Il cane di Adieu au langage è incarnazione del conflitto tra coscienza naturale (quindi, a-verbale) e narrazione, una contesa che oppone autenticità e falsificazione. Nella complessa partitura organizzata da Godard, infatti, solo al cane si addice la parola tendresse, la stessa con la quale la mdp lo insegue con un rispetto addirittura traboccante, che consente di cogliere l'animale nella sua sacra identità (in un film tanto iconoclasta!) proprio mentre l'immagine fugge a se stessa; un fatto filmico che, secondo me, non ha eguali sino ad oggi e che trascende l'omaggio a Jack London (uno dei moltissimi autori citati nel film) per trovare ragione, certamente, anche nella dimensione personale, umana di Godard. Forse proprio qui si dimostra che pure il grado zero del linguaggio è, comunque, linguaggio: forma e contenuto, insomma, persistono dopo la loro deliberata distruzione.
La coppia uomo-donna, poi, non è tale perché ciò significherebbe dotarla, e quindi dotarsi - sebbene in abbozzo - di un senso narrativo, di un plot; è, invece, incarnazione di maschile e femminile, nella dialettica ermeneutica di soggetto/oggetto, portata dalla dimensione ancorata ai frammenti di libri e parole a quella della nudità che cancella i visi, in un tracciato ellittico: dalla Metafora alla Natura. 

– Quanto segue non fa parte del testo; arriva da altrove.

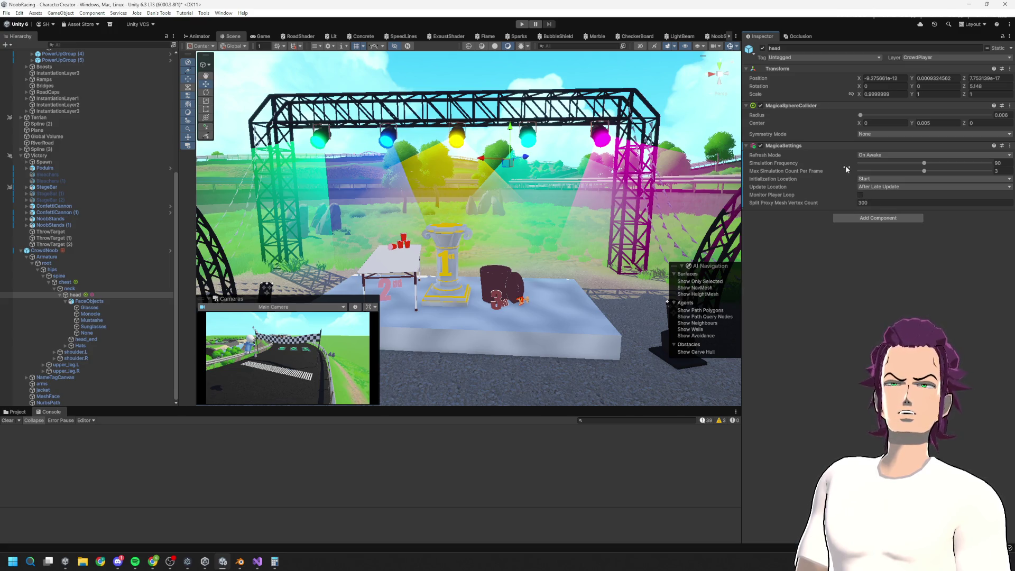
right_click(802, 146)
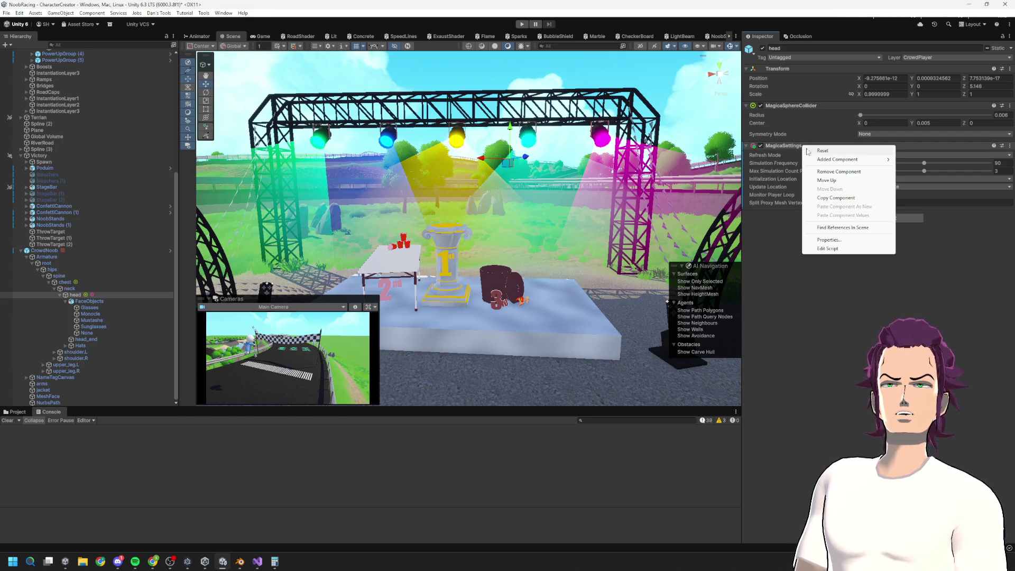
left_click(835, 170)
Step: Add a Game Object Container component to head, then remove it
left_click(878, 149)
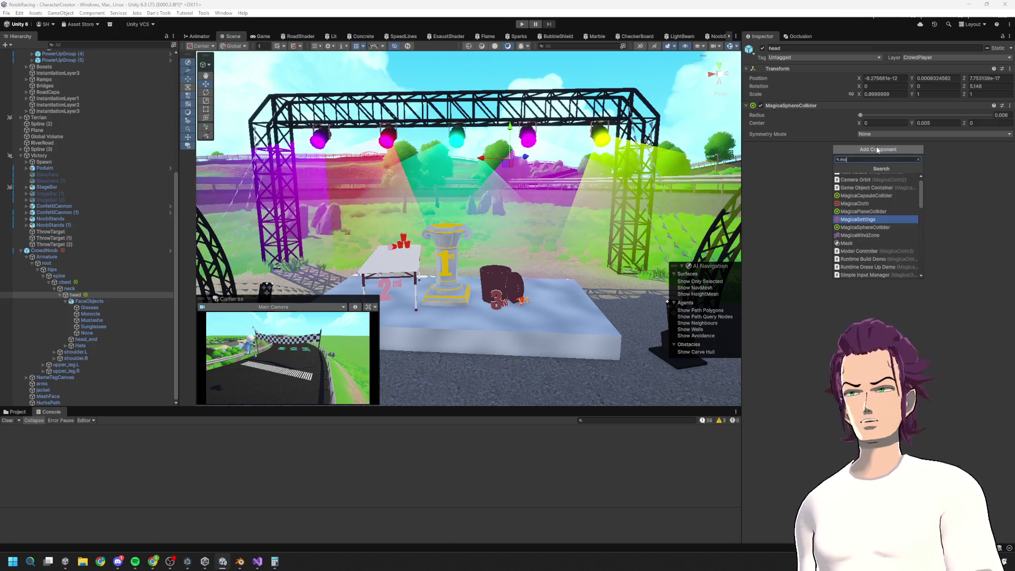
scroll(884, 211, "up", 1)
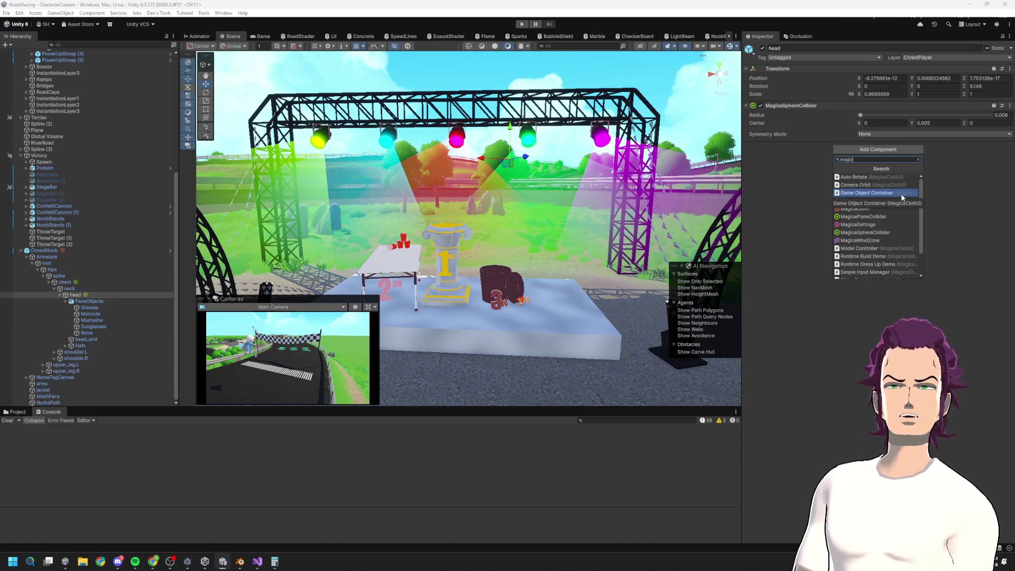
left_click(904, 197)
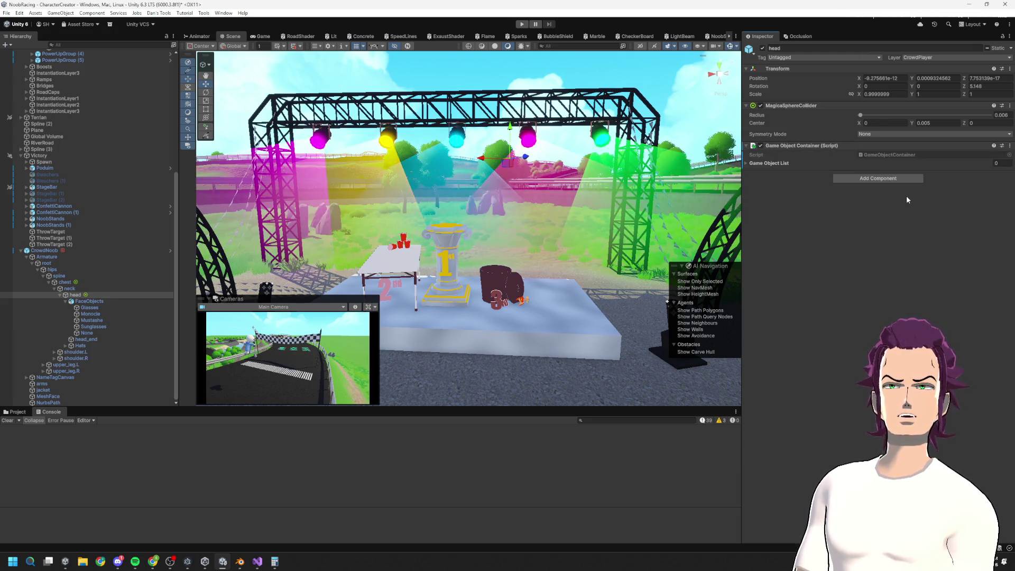
right_click(776, 145)
left_click(815, 172)
Step: Add and remove a Model Controller on head, then select CrowdNoob again
left_click(841, 150)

L'esperienza sensoriale del 3D del Godard ricercatore, eternamente moderno, è soprattutto un'aggressione alla visione: immagini sovraesposte, distorte, saturate, percezioni dissociate che si scontrano e annullano con musica e dialoghi capaci di sottomettere l'immagine correndo su piste diverse. Partitura impossibile da cogliere con una sola visione; forse è questa la più sincera rivalsa del linguaggio nel corpo a corpo che sulla tela del cinema ha ingaggiato Godard.
Ah Dieux, oh langage!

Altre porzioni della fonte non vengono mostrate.